- TASK BRIEF:
Report every line of the listing that contains the string "para", copying each line in full. Case counts.

*** DATA TO EXAMINE ***

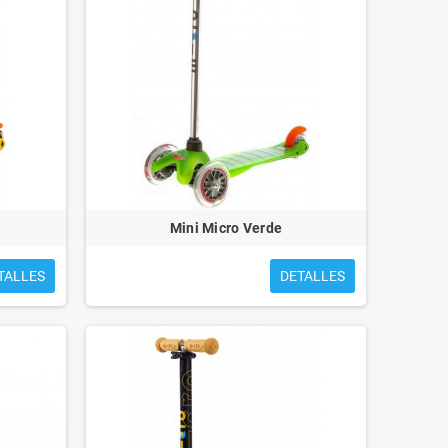
Mini Micro Verde
TALLES
DETALLES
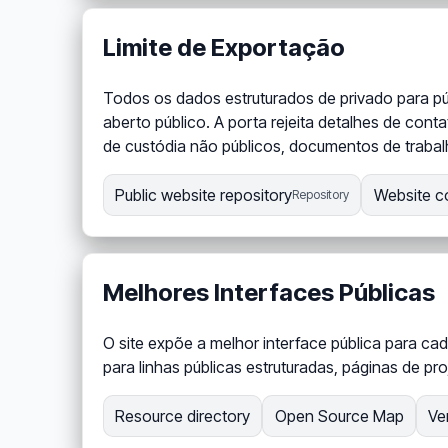
Limite de Exportação
Todos os dados estruturados de privado para pú
aberto público. A porta rejeita detalhes de cont
de custódia não públicos, documentos de trabal
Public website repository
Website c
Repository
Melhores Interfaces Públicas
O site expõe a melhor interface pública para cad
para linhas públicas estruturadas, páginas de p
Resource directory
Open Source Map
Ve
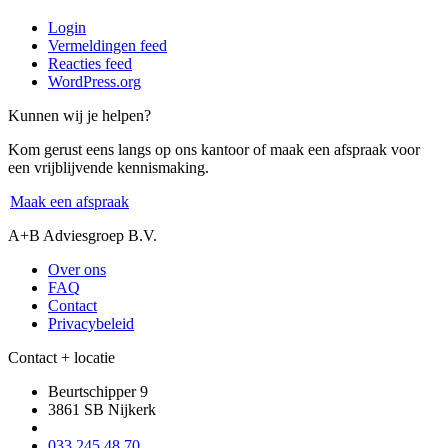
Login
Vermeldingen feed
Reacties feed
WordPress.org
Kunnen wij je helpen?
Kom gerust eens langs op ons kantoor of maak een afspraak voor
een vrijblijvende kennismaking.
Maak een afspraak
A+B Adviesgroep B.V.
Over ons
FAQ
Contact
Privacybeleid
Contact + locatie
Beurtschipper 9
3861 SB Nijkerk
033 245 48 70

*** End of DATA TO EXAMINE ***

- THE COMPLETED TASK:
Todos os dados estruturados de privado para pú
O site expõe a melhor interface pública para cad
para linhas públicas estruturadas, páginas de p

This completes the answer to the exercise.